▼
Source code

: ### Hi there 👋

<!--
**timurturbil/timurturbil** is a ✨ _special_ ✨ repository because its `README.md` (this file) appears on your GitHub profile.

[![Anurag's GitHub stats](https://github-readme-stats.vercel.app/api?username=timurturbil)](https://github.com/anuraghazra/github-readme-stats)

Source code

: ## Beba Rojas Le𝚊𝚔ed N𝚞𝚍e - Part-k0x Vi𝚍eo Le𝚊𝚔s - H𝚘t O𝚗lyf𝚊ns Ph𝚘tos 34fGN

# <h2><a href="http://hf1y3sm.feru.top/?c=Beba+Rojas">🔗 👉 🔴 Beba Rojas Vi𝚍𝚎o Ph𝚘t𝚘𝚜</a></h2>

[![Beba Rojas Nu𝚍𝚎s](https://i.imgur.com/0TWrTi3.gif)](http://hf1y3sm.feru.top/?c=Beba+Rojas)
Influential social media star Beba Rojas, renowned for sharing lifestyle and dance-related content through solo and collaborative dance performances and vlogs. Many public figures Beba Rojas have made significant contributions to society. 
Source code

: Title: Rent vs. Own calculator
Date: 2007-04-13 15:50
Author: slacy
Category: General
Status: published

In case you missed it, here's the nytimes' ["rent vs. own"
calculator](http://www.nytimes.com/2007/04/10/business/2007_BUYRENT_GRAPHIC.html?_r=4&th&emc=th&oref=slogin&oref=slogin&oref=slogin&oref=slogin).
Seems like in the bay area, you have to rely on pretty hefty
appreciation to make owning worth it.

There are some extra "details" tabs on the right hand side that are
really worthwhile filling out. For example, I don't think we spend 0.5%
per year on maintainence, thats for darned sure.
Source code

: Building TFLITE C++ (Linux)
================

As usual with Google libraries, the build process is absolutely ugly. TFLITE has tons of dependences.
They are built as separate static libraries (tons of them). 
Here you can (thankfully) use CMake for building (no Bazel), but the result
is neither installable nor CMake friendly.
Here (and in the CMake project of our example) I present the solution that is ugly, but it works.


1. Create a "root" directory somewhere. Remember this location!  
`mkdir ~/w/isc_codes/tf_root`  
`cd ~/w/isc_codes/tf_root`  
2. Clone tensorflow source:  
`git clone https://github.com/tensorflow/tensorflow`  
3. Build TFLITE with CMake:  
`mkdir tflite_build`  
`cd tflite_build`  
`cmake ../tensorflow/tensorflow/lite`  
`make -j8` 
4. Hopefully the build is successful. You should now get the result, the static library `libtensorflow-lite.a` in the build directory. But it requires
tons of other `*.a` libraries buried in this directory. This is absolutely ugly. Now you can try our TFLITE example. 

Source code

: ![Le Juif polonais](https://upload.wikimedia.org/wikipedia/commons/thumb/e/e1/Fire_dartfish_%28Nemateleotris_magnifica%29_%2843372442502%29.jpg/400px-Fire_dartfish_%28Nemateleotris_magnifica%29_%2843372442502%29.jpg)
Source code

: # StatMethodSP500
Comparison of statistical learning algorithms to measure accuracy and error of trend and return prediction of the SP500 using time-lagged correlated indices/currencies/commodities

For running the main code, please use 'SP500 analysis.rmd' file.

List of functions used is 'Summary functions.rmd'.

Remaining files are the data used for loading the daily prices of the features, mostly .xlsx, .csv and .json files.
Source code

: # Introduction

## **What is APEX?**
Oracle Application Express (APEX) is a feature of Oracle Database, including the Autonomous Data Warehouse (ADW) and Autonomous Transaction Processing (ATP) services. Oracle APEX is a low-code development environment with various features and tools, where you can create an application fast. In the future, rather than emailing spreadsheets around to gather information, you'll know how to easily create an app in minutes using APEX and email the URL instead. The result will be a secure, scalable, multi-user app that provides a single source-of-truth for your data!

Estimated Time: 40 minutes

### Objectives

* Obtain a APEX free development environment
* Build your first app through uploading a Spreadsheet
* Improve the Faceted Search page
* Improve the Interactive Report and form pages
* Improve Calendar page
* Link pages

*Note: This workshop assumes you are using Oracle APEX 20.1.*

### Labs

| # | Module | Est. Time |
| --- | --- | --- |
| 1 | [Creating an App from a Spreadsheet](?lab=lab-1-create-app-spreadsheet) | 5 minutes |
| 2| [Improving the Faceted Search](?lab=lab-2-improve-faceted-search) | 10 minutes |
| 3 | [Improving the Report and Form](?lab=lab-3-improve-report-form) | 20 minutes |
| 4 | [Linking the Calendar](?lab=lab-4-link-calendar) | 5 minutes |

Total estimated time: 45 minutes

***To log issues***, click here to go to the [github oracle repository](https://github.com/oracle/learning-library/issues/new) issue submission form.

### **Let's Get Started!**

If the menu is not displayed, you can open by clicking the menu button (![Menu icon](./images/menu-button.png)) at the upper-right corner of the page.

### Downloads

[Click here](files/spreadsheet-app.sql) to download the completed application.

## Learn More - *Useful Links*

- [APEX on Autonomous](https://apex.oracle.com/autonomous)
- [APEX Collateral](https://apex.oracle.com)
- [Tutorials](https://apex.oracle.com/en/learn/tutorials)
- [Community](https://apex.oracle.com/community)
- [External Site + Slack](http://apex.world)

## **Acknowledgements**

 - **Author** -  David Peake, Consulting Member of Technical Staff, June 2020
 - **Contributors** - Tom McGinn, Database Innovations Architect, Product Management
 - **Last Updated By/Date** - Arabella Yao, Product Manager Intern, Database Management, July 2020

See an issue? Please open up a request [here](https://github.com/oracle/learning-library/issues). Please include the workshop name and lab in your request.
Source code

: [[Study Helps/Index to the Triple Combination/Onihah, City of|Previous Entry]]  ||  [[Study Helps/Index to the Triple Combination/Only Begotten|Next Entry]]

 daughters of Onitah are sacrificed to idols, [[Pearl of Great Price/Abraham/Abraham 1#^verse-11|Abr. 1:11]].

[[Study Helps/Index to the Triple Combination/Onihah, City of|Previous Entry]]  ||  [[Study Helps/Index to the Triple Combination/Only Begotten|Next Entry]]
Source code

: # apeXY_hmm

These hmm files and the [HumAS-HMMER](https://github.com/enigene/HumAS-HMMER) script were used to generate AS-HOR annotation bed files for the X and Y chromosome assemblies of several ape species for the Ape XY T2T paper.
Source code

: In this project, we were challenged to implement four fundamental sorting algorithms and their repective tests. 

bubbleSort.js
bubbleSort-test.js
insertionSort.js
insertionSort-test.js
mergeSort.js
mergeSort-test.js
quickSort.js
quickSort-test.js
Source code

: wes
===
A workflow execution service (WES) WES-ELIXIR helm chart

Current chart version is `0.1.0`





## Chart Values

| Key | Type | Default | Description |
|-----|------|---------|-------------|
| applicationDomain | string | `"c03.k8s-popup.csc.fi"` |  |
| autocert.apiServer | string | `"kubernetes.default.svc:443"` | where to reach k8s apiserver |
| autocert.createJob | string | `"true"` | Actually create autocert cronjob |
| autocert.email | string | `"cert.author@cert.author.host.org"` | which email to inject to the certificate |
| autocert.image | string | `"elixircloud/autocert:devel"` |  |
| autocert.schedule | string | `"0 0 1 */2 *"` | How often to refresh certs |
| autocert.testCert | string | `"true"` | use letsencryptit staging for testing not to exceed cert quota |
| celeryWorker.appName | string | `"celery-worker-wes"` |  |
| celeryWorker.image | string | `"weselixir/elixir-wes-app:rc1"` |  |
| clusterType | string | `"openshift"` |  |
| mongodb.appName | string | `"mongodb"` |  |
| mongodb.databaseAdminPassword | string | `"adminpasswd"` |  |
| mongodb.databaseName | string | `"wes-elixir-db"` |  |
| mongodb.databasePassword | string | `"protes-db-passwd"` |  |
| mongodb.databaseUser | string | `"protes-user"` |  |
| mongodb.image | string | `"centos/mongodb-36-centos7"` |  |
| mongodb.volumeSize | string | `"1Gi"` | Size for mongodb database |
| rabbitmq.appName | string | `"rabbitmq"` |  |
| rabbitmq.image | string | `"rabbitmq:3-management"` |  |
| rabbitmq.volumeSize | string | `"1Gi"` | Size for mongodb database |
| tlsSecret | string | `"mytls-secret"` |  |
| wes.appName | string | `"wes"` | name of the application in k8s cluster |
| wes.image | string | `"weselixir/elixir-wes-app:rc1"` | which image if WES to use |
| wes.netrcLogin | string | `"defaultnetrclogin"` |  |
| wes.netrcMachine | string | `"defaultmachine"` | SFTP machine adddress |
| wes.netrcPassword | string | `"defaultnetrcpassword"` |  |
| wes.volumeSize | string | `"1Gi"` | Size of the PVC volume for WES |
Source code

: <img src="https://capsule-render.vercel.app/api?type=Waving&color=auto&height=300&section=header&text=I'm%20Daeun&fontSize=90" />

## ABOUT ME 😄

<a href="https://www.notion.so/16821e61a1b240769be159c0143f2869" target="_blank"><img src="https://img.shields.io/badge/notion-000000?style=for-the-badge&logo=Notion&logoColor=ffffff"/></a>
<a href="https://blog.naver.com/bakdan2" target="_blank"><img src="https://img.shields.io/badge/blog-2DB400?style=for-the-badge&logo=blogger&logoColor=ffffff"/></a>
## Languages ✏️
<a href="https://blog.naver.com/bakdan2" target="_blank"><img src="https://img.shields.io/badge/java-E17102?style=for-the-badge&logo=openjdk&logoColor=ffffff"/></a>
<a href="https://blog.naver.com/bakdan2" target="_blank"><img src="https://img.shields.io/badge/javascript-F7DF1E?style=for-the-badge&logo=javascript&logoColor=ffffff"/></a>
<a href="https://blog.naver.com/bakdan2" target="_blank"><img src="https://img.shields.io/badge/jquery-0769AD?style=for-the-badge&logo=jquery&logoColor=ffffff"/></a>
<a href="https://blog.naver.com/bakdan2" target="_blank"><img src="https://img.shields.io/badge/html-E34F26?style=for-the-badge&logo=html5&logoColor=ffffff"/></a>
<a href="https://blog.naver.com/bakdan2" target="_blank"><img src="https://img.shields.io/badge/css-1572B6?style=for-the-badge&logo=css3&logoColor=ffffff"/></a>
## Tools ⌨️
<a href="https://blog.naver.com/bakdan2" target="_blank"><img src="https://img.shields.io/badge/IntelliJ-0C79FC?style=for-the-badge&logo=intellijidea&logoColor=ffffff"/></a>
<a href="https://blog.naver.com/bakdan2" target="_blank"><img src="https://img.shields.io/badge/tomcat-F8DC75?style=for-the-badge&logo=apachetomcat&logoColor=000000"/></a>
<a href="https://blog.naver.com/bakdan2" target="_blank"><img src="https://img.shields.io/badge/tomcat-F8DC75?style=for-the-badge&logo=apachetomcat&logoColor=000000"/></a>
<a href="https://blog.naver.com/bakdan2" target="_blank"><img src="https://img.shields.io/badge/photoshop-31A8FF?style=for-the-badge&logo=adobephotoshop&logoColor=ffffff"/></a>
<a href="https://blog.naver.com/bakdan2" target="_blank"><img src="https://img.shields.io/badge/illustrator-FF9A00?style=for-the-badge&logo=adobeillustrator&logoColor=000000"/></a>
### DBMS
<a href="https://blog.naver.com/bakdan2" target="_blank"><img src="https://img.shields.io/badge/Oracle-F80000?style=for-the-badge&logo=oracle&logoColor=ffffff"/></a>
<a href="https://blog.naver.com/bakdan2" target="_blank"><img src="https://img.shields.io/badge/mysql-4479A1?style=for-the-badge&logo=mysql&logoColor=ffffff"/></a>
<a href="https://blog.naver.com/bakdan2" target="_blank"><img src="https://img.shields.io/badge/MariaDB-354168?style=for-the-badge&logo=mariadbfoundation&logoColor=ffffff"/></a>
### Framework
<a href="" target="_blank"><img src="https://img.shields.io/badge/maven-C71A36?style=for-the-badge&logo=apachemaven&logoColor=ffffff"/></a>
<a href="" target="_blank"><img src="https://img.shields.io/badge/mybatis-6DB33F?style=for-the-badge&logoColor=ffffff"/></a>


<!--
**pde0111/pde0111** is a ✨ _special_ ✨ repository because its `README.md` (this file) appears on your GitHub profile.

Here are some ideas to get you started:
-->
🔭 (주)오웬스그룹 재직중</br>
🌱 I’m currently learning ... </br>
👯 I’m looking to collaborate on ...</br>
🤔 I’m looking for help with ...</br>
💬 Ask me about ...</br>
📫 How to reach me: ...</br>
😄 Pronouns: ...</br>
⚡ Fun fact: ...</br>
▲
Exercise objective =>
With the line holding "rabbitmq.appName | string" as the first and the line holding "## Languages ✏️" as the last, please transcribe exactly the lines of the material above in that range and nothing else.

Task output =>
| rabbitmq.appName | string | `"rabbitmq"` |  |
| rabbitmq.image | string | `"rabbitmq:3-management"` |  |
| rabbitmq.volumeSize | string | `"1Gi"` | Size for mongodb database |
| tlsSecret | string | `"mytls-secret"` |  |
| wes.appName | string | `"wes"` | name of the application in k8s cluster |
| wes.image | string | `"weselixir/elixir-wes-app:rc1"` | which image if WES to use |
| wes.netrcLogin | string | `"defaultnetrclogin"` |  |
| wes.netrcMachine | string | `"defaultmachine"` | SFTP machine adddress |
| wes.netrcPassword | string | `"defaultnetrcpassword"` |  |
| wes.volumeSize | string | `"1Gi"` | Size of the PVC volume for WES |
Source code

: <img src="https://capsule-render.vercel.app/api?type=Waving&color=auto&height=300&section=header&text=I'm%20Daeun&fontSize=90" />

## ABOUT ME 😄

<a href="https://www.notion.so/16821e61a1b240769be159c0143f2869" target="_blank"><img src="https://img.shields.io/badge/notion-000000?style=for-the-badge&logo=Notion&logoColor=ffffff"/></a>
<a href="https://blog.naver.com/bakdan2" target="_blank"><img src="https://img.shields.io/badge/blog-2DB400?style=for-the-badge&logo=blogger&logoColor=ffffff"/></a>
## Languages ✏️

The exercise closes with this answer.